May I please have every record restated word for word, with the images left out?

[Stored data]
———
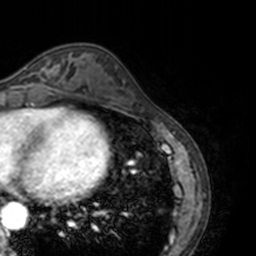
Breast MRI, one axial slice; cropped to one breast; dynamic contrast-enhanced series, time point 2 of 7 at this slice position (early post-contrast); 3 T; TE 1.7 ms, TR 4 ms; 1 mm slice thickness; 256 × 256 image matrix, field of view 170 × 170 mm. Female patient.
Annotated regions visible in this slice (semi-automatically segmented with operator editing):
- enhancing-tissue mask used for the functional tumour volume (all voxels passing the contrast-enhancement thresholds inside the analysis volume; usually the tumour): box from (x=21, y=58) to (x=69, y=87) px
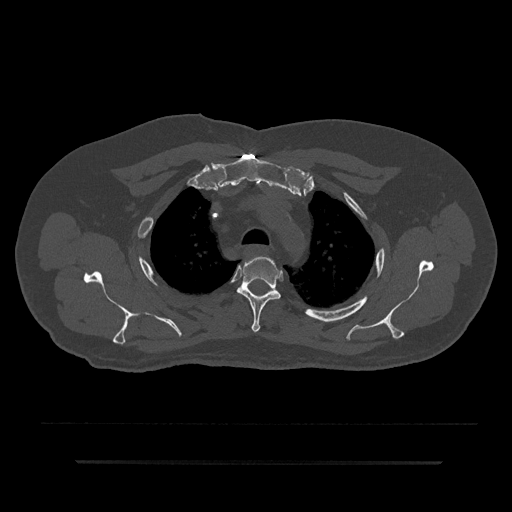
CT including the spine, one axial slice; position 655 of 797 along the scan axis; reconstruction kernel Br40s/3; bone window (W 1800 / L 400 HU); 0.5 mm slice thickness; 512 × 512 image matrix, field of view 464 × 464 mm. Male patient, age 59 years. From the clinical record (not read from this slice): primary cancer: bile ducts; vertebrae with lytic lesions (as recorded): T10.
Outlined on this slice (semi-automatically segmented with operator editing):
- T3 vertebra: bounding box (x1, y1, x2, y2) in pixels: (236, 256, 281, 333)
———
Finished exercise:
Breast MRI, one axial slice; cropped to one breast; dynamic contrast-enhanced series, time point 2 of 7 at this slice position (early post-contrast); 3 T; TE 1.7 ms, TR 4 ms; 1 mm slice thickness; 256 × 256 image matrix, field of view 170 × 170 mm. Female patient.
Annotated regions visible in this slice (semi-automatically segmented with operator editing):
- enhancing-tissue mask used for the functional tumour volume (all voxels passing the contrast-enhancement thresholds inside the analysis volume; usually the tumour): box from (x=21, y=58) to (x=69, y=87) px
CT including the spine, one axial slice; position 655 of 797 along the scan axis; reconstruction kernel Br40s/3; bone window (W 1800 / L 400 HU); 0.5 mm slice thickness; 512 × 512 image matrix, field of view 464 × 464 mm. Male patient, age 59 years. From the clinical record (not read from this slice): primary cancer: bile ducts; vertebrae with lytic lesions (as recorded): T10.
Outlined on this slice (semi-automatically segmented with operator editing):
- T3 vertebra: bounding box (x1, y1, x2, y2) in pixels: (236, 256, 281, 333)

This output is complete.